Texte d'étude:
----

SENELEC – Les casseroles d’Akilee,le rôle des dg Makhtar Cissé Amadou Ly et Papa Mademba Biteye

Un plan de restructuration et de relance du secteur de l’énergie a poussé la Senelec à s’orienter vers des compteurs intelligents. Important virage technique, technologique et financier sur fond d’adaptation à un contexte qui évolue vite. Très vite même…

Une vive controverse vicie l’atmosphère de travail au sein de la Senelec. Un contrat conclu en février 2019 avec la start-up Akilee alimente la polémique sur fond de contestation du protocole de cession qui ferait la part belle à l’entreprise contractante chargée, selon les termes de l’accord, d’approvisionner l’opérateur d’électricité en compteurs intelligents. L’accord relève de ce qui est perçu comme une « convention réglementée » entre les deux entités. Le marché conclu s’élève à 187 milliards de francs CFA étalé sur dix ans. Akilee naquit en 2017, peu après la conclusion d’un Mémorandum d’entente (MOU) qui a été paraphé une année plus tôt.

----

Données:
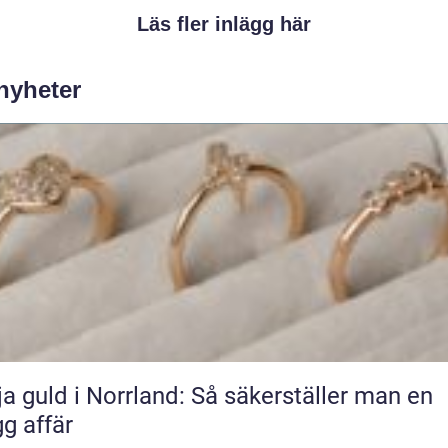
Läs fler inlägg här
 nyheter
ja guld i Norrland: Så säkerställer man en
gg affär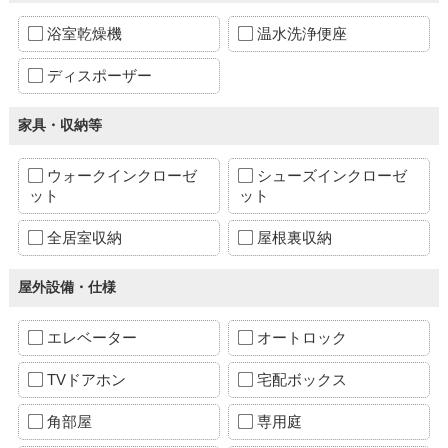
浴室乾燥機
温水洗浄便座
ディスポーザー
家具・収納等
ウォークインクローゼ
シューズインクローゼ
ット
ット
全居室収納
屋根裏収納
屋外設備・仕様
エレベーター
オートロック
TVドアホン
宅配ボックス
角部屋
専用庭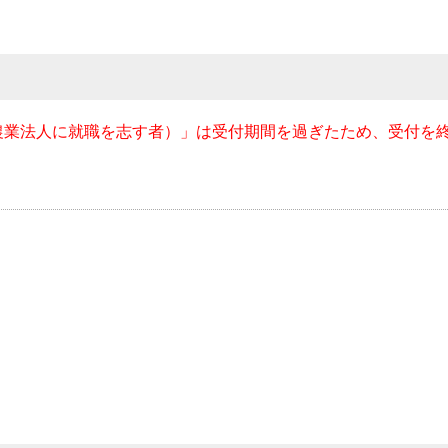
農業法人に就職を志す者）」は受付期間を過ぎたため、受付を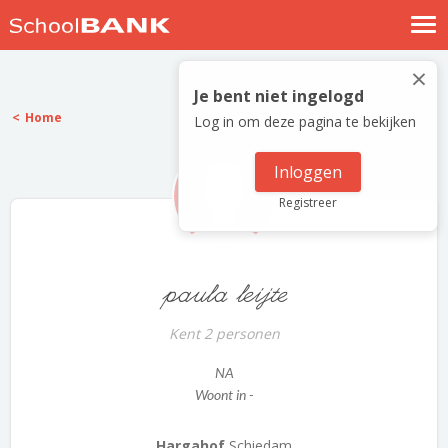
Nostalgische verhalen
×
Log in
Je bent niet ingelogd
Home
Log in om deze pagina te bekijken
Meld je gratis aan
Help
Inloggen
Registreer
paula leijte
Kent 2 personen
NA
Woont in -
Hargahof
Schiedam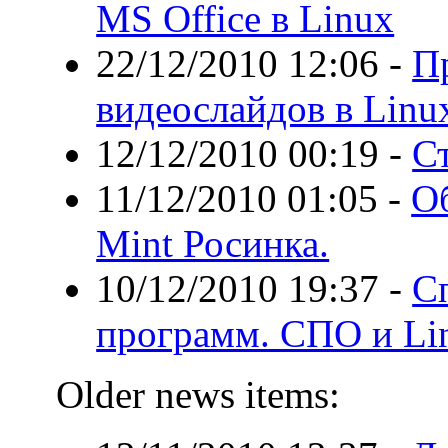
MS Office в Linux
22/12/2010 12:06
-
П
видеослайдов в Linux
12/12/2010 00:19
-
Ст
11/12/2010 01:05
-
О
Mint Росинка.
10/12/2010 19:37
-
С
программ. СПО и L
Older news items: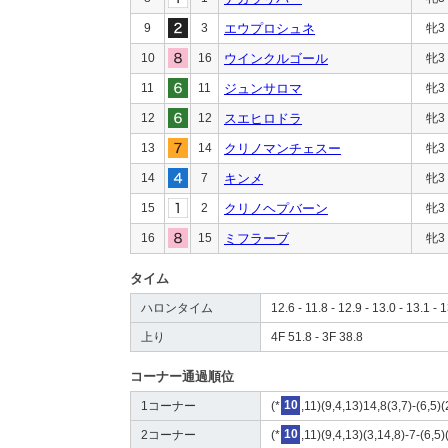
9
3
エウプロシュネ
牝3
10
16
ウインクルゴール
牝3
11
11
ジュンサロマ
牝3
12
12
スエヒロドラ
牝3
13
14
クリノマンチェスー
牝3
14
7
キンメ
牝3
15
2
クリノヘプバーン
牝3
16
15
ミフラーブ
牝3
タイム
ハロンタイム
12.6 - 11.8 - 12.9 - 13.0 - 13.1 - 1
上り
4F 51.8 - 3F 38.8
コーナー通過順位
1コーナー
(*
10
,11)(9,4,13)14,8(3,7)-(6,5)
2コーナー
(*
10
,11)(9,4,13)(3,14,8)-7-(6,5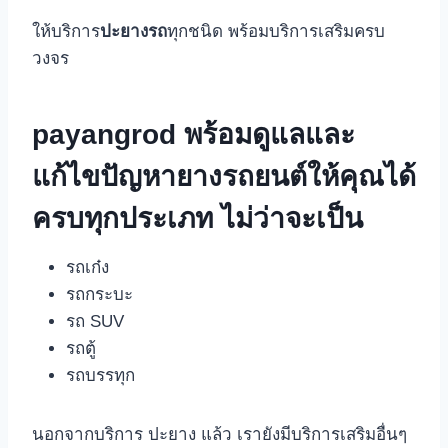
ให้บริการ
ปะยางรถ
ทุกชนิด พร้อมบริการเสริมครบ
วงจร
payangrod พร้อมดูแลและ
แก้ไขปัญหายางรถยนต์ให้คุณได้
ครบทุกประเภท ไม่ว่าจะเป็น
รถเก๋ง
รถกระบะ
รถ SUV
รถตู้
รถบรรทุก
นอกจากบริการ ปะยาง แล้ว เรายังมีบริการเสริมอื่นๆ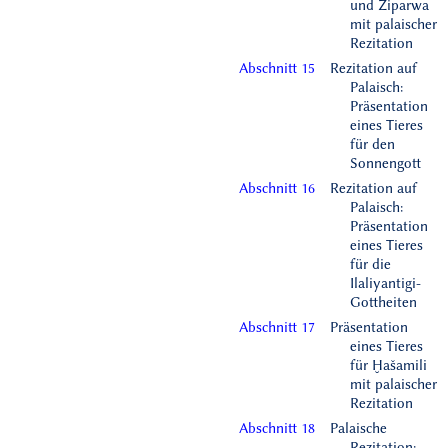
und Ziparwa
mit palaischer
Rezitation
Abschnitt 15
Rezitation auf
Palaisch:
Präsentation
eines Tieres
für den
Sonnengott
Abschnitt 16
Rezitation auf
Palaisch:
Präsentation
eines Tieres
für die
Ilaliyantigi-
Gottheiten
Abschnitt 17
Präsentation
eines Tieres
für Ḫašamili
mit palaischer
Rezitation
Abschnitt 18
Palaische
Rezitation: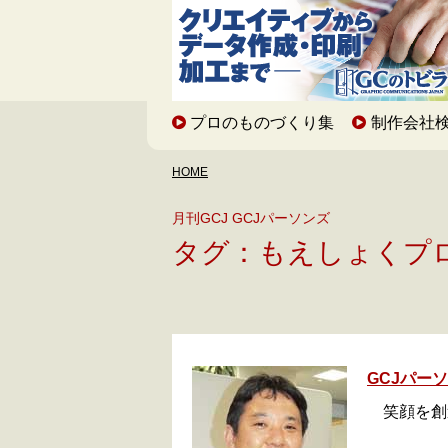
プロのものづくり集
制作会社
HOME
月刊GCJ GCJパーソンズ
タグ：もえしょくプ
GCJパー
笑顔を創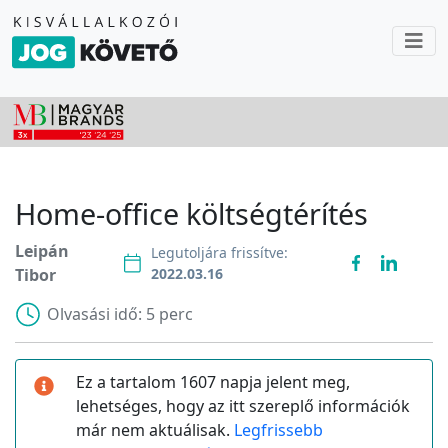
Home-office költségtérítés
Leipán
Legutoljára frissítve:
Tibor
2022.03.16
Olvasási idő:
5 perc
Ez a tartalom 1607 napja jelent meg,
lehetséges, hogy az itt szereplő információk
már nem aktuálisak.
Legfrissebb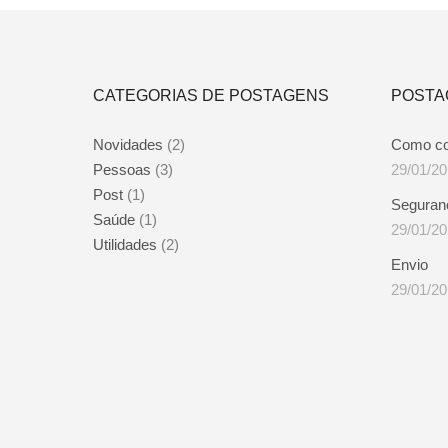
variantes.
As
opções
podem
ser
CATEGORIAS DE POSTAGENS
POSTA
escolhidas
na
página
Novidades
(2)
Como c
do
produto
Pessoas
(3)
29/01/2
Post
(1)
Seguran
Saúde
(1)
29/01/2
Utilidades
(2)
Envio
29/01/2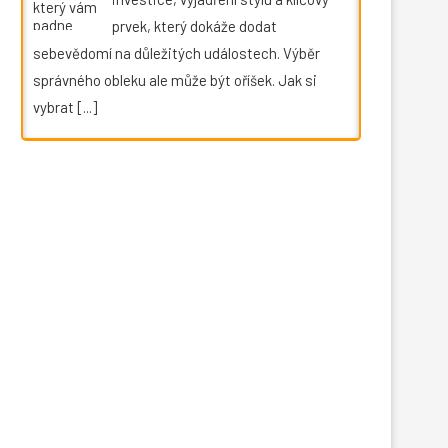
prvek, který dokáže dodat
sebevědomí na důležitých událostech. Výběr
správného obleku ale může být oříšek. Jak si
vybrat
[...]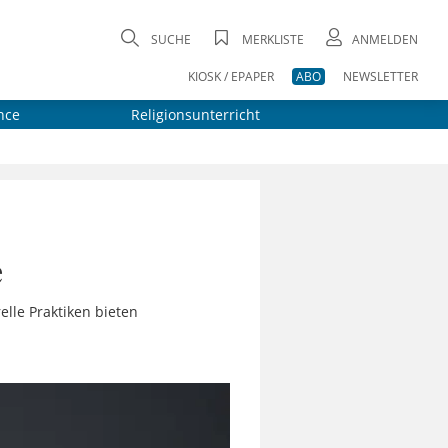
SUCHE
MERKLISTE
ANMELDEN
KIOSK / EPAPER
ABO
NEWSLETTER
nce
Religionsunterricht
e
lle Praktiken bieten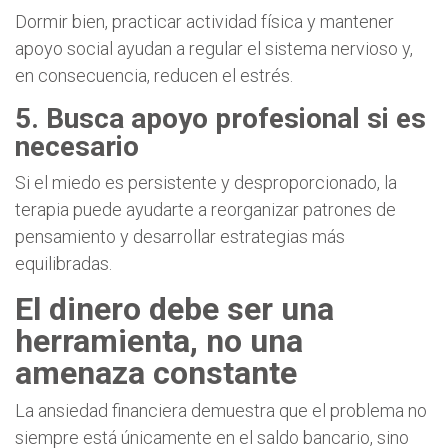
Dormir bien, practicar actividad física y mantener
apoyo social ayudan a regular el sistema nervioso y,
en consecuencia, reducen el estrés.
5. Busca apoyo profesional si es
necesario
Si el miedo es persistente y desproporcionado, la
terapia puede ayudarte a reorganizar patrones de
pensamiento y desarrollar estrategias más
equilibradas.
El dinero debe ser una
herramienta, no una
amenaza constante
La ansiedad financiera demuestra que el problema no
siempre está únicamente en el saldo bancario, sino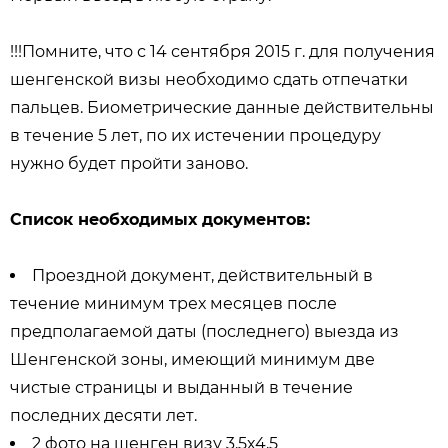
!!!Помните, что с 14 сентября 2015 г. для получения
шенгенской визы необходимо сдать отпечатки
пальцев. Биометрические данные действительны
в течение 5 лет, по их истечении процедуру
нужно будет пройти заново.
Список необходимых документов:
Проездной документ, действительный в
течение минимум трех месяцев после
предполагаемой даты (последнего) выезда из
Шенгенской зоны, имеющий минимум две
чистые страницы и выданный в течение
последних десяти лет.
2 фото на шенген визу 3,5х4,5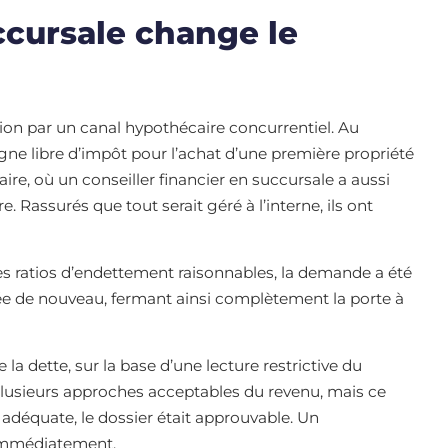
ccursale change le
on par un canal hypothécaire concurrentiel. Au
ne libre d’impôt pour l’achat d’une première propriété
ire, où un conseiller financier en succursale a aussi
. Rassurés que tout serait géré à l’interne, ils ont
des ratios d’endettement raisonnables, la demande a été
usée de nouveau, fermant ainsi complètement la porte à
la dette, sur la base d’une lecture restrictive du
plusieurs approches acceptables du revenu, mais ce
adéquate, le dossier était approuvable. Un
 immédiatement.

----

Consignes:
- 1) Redonnez mot pour mot le texte sur la Senelec, depuis « Une vive controverse » jusqu'à « année plus tôt. ».
- 2) Reprenez le texte sur le contrat entre la Senelec et Akilee et poursuivez-le après sa dernière phrase.

Réponses:
- 1)
Une vive controverse vicie l’atmosphère de travail au sein de la Senelec. Un contrat conclu en février 2019 avec la start-up Akilee alimente la polémique sur fond de contestation du protocole de cession qui ferait la part belle à l’entreprise contractante chargée, selon les termes de l’accord, d’approvisionner l’opérateur d’électricité en compteurs intelligents. L’accord relève de ce qui est perçu comme une « convention réglementée » entre les deux entités. Le marché conclu s’élève à 187 milliards de francs CFA étalé sur dix ans. Akilee naquit en 2017, peu après la conclusion d’un Mémorandum d’entente (MOU) qui a été paraphé une année plus tôt.

- 2)
La Senelec détient 34 % des parts de Akilee qui emploie près de 100 jeunes, renseigne une brochure de l’entreprise. A l’acquisition de compteurs dits intelligents devraient s’ajouter l’exploitation commerciale, la pose des compteurs, la relève, la distribution de factures et la coupure (en cas de défaut de paiement de clients). Les travailleurs, inquiets, veulent être édifiés sur la nature du contrat et ses implications sociales. Une série de discussions engagées avec la direction générale ne leur ayant pas donné satisfaction, les syndicats mettent la pression et obtiennent de la direction générale la tenue d’un atelier de mise à niveau qui associe toutes les parties prenantes de la Senelec.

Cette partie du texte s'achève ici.